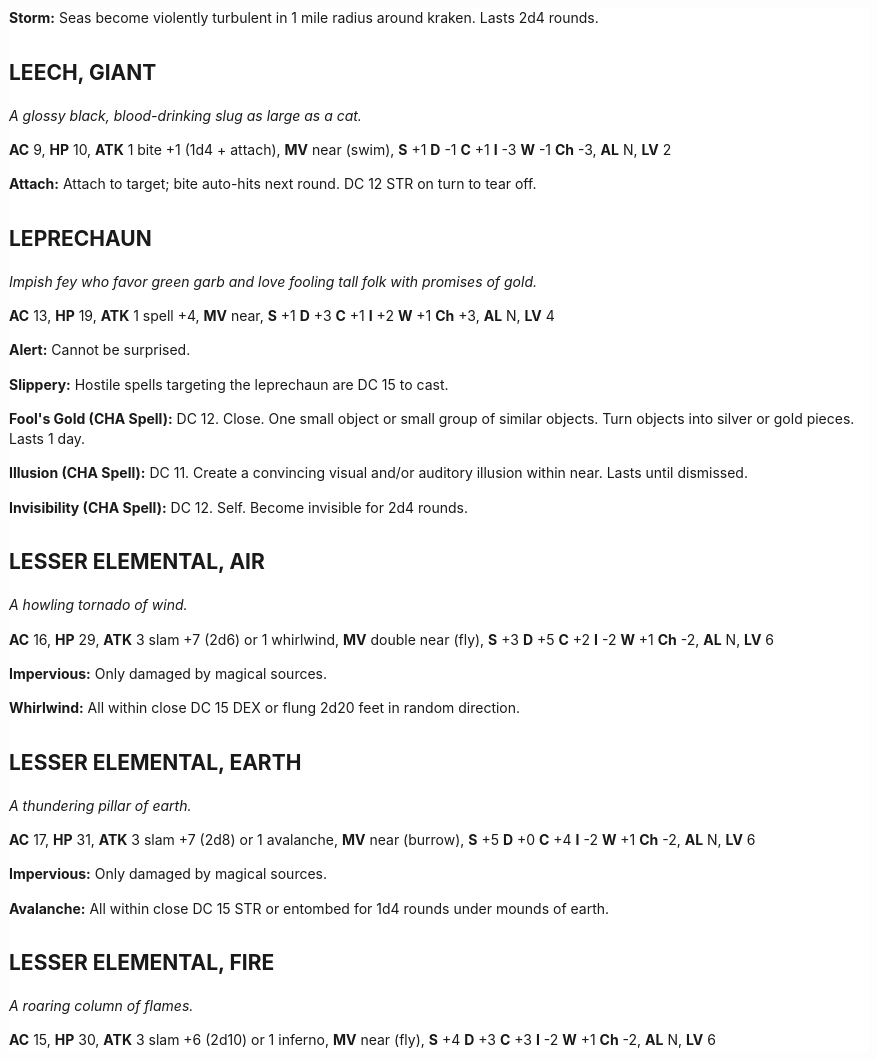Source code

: **Storm:** Seas become violently turbulent in 1 mile radius around kraken. Lasts 2d4 rounds.

## LEECH, GIANT

_A glossy black, blood-drinking slug as large as a cat._

**AC** 9, **HP** 10, **ATK** 1 bite +1 (1d4 + attach), **MV** near (swim), **S** +1 **D** -1 **C** +1 **I** -3 **W** -1 **Ch** -3, **AL** N, **LV** 2

**Attach:** Attach to target; bite auto-hits next round. DC 12 STR on turn to tear off.

## LEPRECHAUN

_Impish fey who favor green garb and love fooling tall folk with promises of gold._

**AC** 13, **HP** 19, **ATK** 1 spell +4, **MV** near, **S** +1 **D** +3 **C** +1 **I** +2 **W** +1 **Ch** +3, **AL** N, **LV** 4

**Alert:** Cannot be surprised.

**Slippery:** Hostile spells targeting the leprechaun are DC 15 to cast.

**Fool's Gold (CHA Spell):** DC 12. Close. One small object or small group of similar objects. Turn objects into silver or gold pieces. Lasts 1 day.

**Illusion (CHA Spell):** DC 11. Create a convincing visual and/or auditory illusion within near. Lasts until dismissed.

**Invisibility (CHA Spell):** DC 12. Self. Become invisible for 2d4 rounds.

## LESSER ELEMENTAL, AIR

_A howling tornado of wind._

**AC** 16, **HP** 29, **ATK** 3 slam +7 (2d6) or 1 whirlwind, **MV** double near (fly), **S** +3 **D** +5 **C** +2 **I** -2 **W** +1 **Ch** -2, **AL** N, **LV** 6

**Impervious:** Only damaged by magical sources.

**Whirlwind:** All within close DC 15 DEX or flung 2d20 feet in random direction.

## LESSER ELEMENTAL, EARTH

_A thundering pillar of earth._

**AC** 17, **HP** 31, **ATK** 3 slam +7 (2d8) or 1 avalanche, **MV** near (burrow), **S** +5 **D** +0 **C** +4 **I** -2 **W** +1 **Ch** -2, **AL** N, **LV** 6

**Impervious:** Only damaged by magical sources.

**Avalanche:** All within close DC 15 STR or entombed for 1d4 rounds under mounds of earth.

## LESSER ELEMENTAL, FIRE

_A roaring column of flames._

**AC** 15, **HP** 30, **ATK** 3 slam +6 (2d10) or 1 inferno, **MV** near (fly), **S** +4 **D** +3 **C** +3 **I** -2 **W** +1 **Ch** -2, **AL** N, **LV** 6
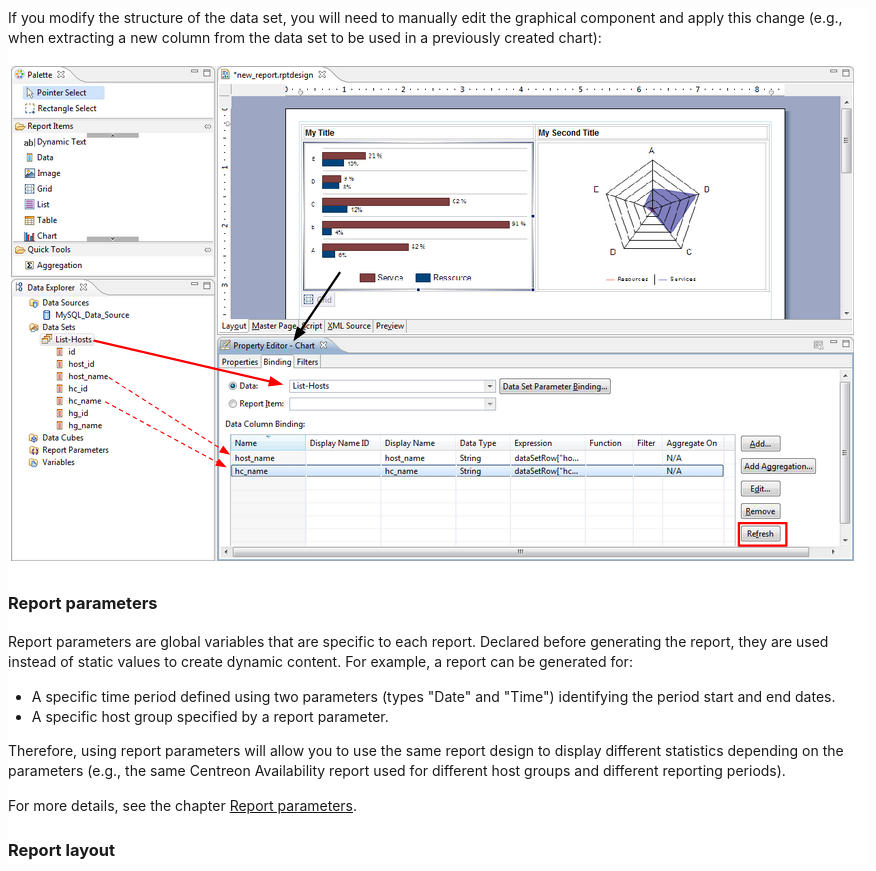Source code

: If you modify the structure of the data set, you will need to manually
edit the graphical component and apply this change (e.g., when
extracting a new column from the data set to be used in a previously
created chart):

![1000000000000350000001F5878A240B_png](../assets/reporting/dev-guide/1000000000000350000001F5878A240B.png)

### Report parameters

Report parameters are global variables that are specific to each report.
Declared before generating the report, they are used instead of static
values to create dynamic content. For example, a report can be generated
for:

-   A specific time period defined using two parameters (types "Date"
    and "Time") identifying the period start and end dates.
-   A specific host group specified by a report parameter.

Therefore, using report parameters will allow you to use the same report
design to display different statistics depending on the parameters
(e.g., the same Centreon Availability report used for different host
groups and different reporting periods).

For more details, see the chapter [Report
parameters](http://10.30.2.28/documentation/_build/html/developer_ref_book/report_parameters.html).

### Report layout
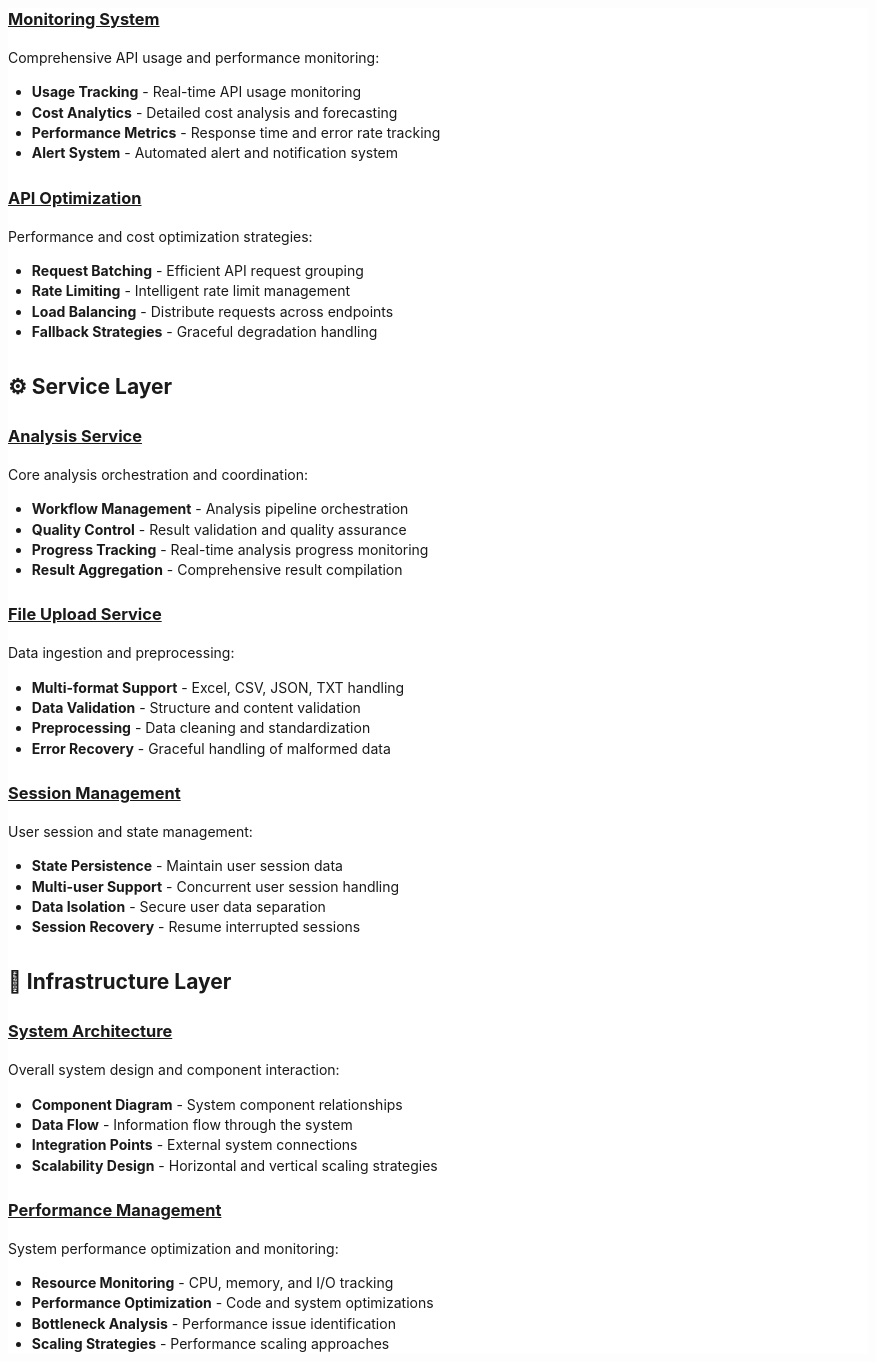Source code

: ### [Monitoring System](api/monitoring.md)
Comprehensive API usage and performance monitoring:
- **Usage Tracking** - Real-time API usage monitoring
- **Cost Analytics** - Detailed cost analysis and forecasting
- **Performance Metrics** - Response time and error rate tracking
- **Alert System** - Automated alert and notification system

### [API Optimization](api/optimization.md)
Performance and cost optimization strategies:
- **Request Batching** - Efficient API request grouping
- **Rate Limiting** - Intelligent rate limit management
- **Load Balancing** - Distribute requests across endpoints
- **Fallback Strategies** - Graceful degradation handling

## ⚙️ Service Layer

### [Analysis Service](services/analysis-service.md)
Core analysis orchestration and coordination:
- **Workflow Management** - Analysis pipeline orchestration
- **Quality Control** - Result validation and quality assurance
- **Progress Tracking** - Real-time analysis progress monitoring
- **Result Aggregation** - Comprehensive result compilation

### [File Upload Service](services/file-upload-service.md)
Data ingestion and preprocessing:
- **Multi-format Support** - Excel, CSV, JSON, TXT handling
- **Data Validation** - Structure and content validation
- **Preprocessing** - Data cleaning and standardization
- **Error Recovery** - Graceful handling of malformed data

### [Session Management](services/session-management.md)
User session and state management:
- **State Persistence** - Maintain user session data
- **Multi-user Support** - Concurrent user session handling
- **Data Isolation** - Secure user data separation
- **Session Recovery** - Resume interrupted sessions

## 🏢 Infrastructure Layer

### [System Architecture](infrastructure/architecture.md)
Overall system design and component interaction:
- **Component Diagram** - System component relationships
- **Data Flow** - Information flow through the system
- **Integration Points** - External system connections
- **Scalability Design** - Horizontal and vertical scaling strategies

### [Performance Management](infrastructure/performance.md)
System performance optimization and monitoring:
- **Resource Monitoring** - CPU, memory, and I/O tracking
- **Performance Optimization** - Code and system optimizations
- **Bottleneck Analysis** - Performance issue identification
- **Scaling Strategies** - Performance scaling approaches
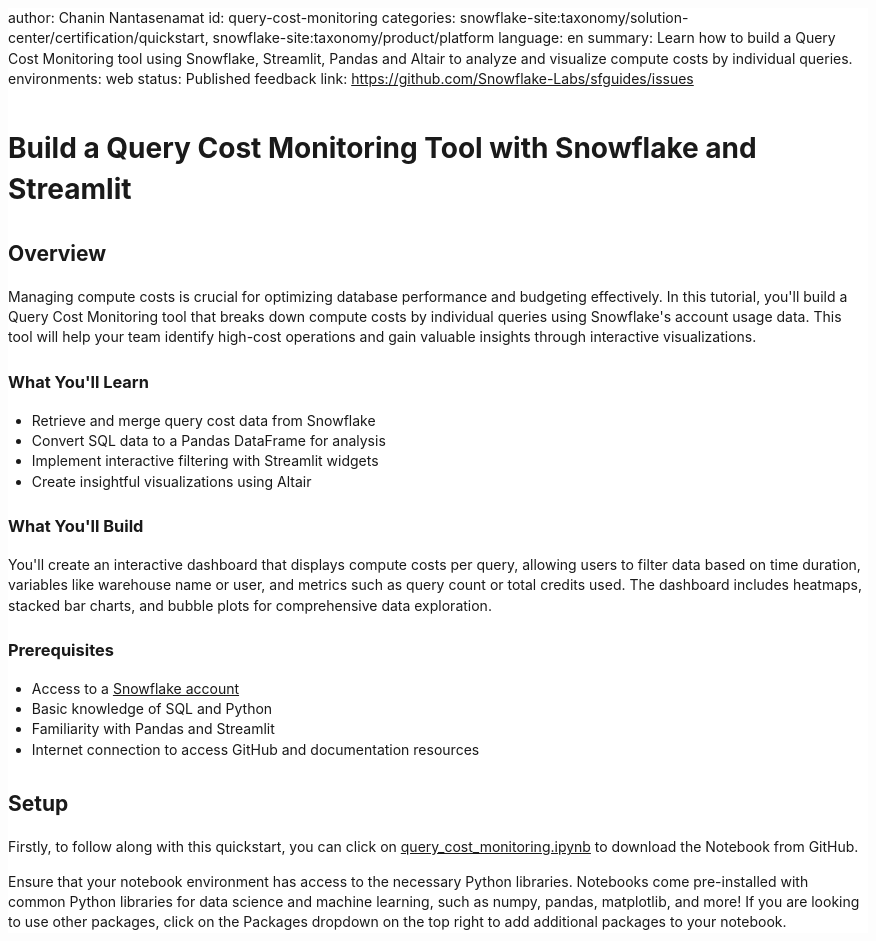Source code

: author: Chanin Nantasenamat
id: query-cost-monitoring
categories: snowflake-site:taxonomy/solution-center/certification/quickstart, snowflake-site:taxonomy/product/platform
language: en
summary: Learn how to build a Query Cost Monitoring tool using Snowflake, Streamlit, Pandas and Altair to analyze and visualize compute costs by individual queries.
environments: web
status: Published
feedback link: https://github.com/Snowflake-Labs/sfguides/issues

# Build a Query Cost Monitoring Tool with Snowflake and Streamlit

## Overview

Managing compute costs is crucial for optimizing database performance and budgeting effectively. In this tutorial, you'll build a Query Cost Monitoring tool that breaks down compute costs by individual queries using Snowflake's account usage data. This tool will help your team identify high-cost operations and gain valuable insights through interactive visualizations.

### What You'll Learn
- Retrieve and merge query cost data from Snowflake
- Convert SQL data to a Pandas DataFrame for analysis
- Implement interactive filtering with Streamlit widgets
- Create insightful visualizations using Altair

### What You'll Build
You'll create an interactive dashboard that displays compute costs per query, allowing users to filter data based on time duration, variables like warehouse name or user, and metrics such as query count or total credits used. The dashboard includes heatmaps, stacked bar charts, and bubble plots for comprehensive data exploration.

### Prerequisites
- Access to a [Snowflake account](https://signup.snowflake.com/)
- Basic knowledge of SQL and Python
- Familiarity with Pandas and Streamlit
- Internet connection to access GitHub and documentation resources


## Setup

Firstly, to follow along with this quickstart, you can click on [query_cost_monitoring.ipynb](https://github.com/Snowflake-Labs/snowflake-demo-notebooks/blob/main/Query_Cost_Monitoring/Query_Cost_Monitoring.ipynb) to download the Notebook from GitHub.

Ensure that your notebook environment has access to the necessary Python libraries. Notebooks come pre-installed with common Python libraries for data science and machine learning, such as numpy, pandas, matplotlib, and more! If you are looking to use other packages, click on the Packages dropdown on the top right to add additional packages to your notebook.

**TASK DIRECTIONS:** The response must contain each line above that holds the string "Streamlit".

**SOLUTION TO THE EXERCISE:**
summary: Learn how to build a Query Cost Monitoring tool using Snowflake, Streamlit, Pandas and Altair to analyze and visualize compute costs by individual queries.
# Build a Query Cost Monitoring Tool with Snowflake and Streamlit
- Implement interactive filtering with Streamlit widgets
- Familiarity with Pandas and Streamlit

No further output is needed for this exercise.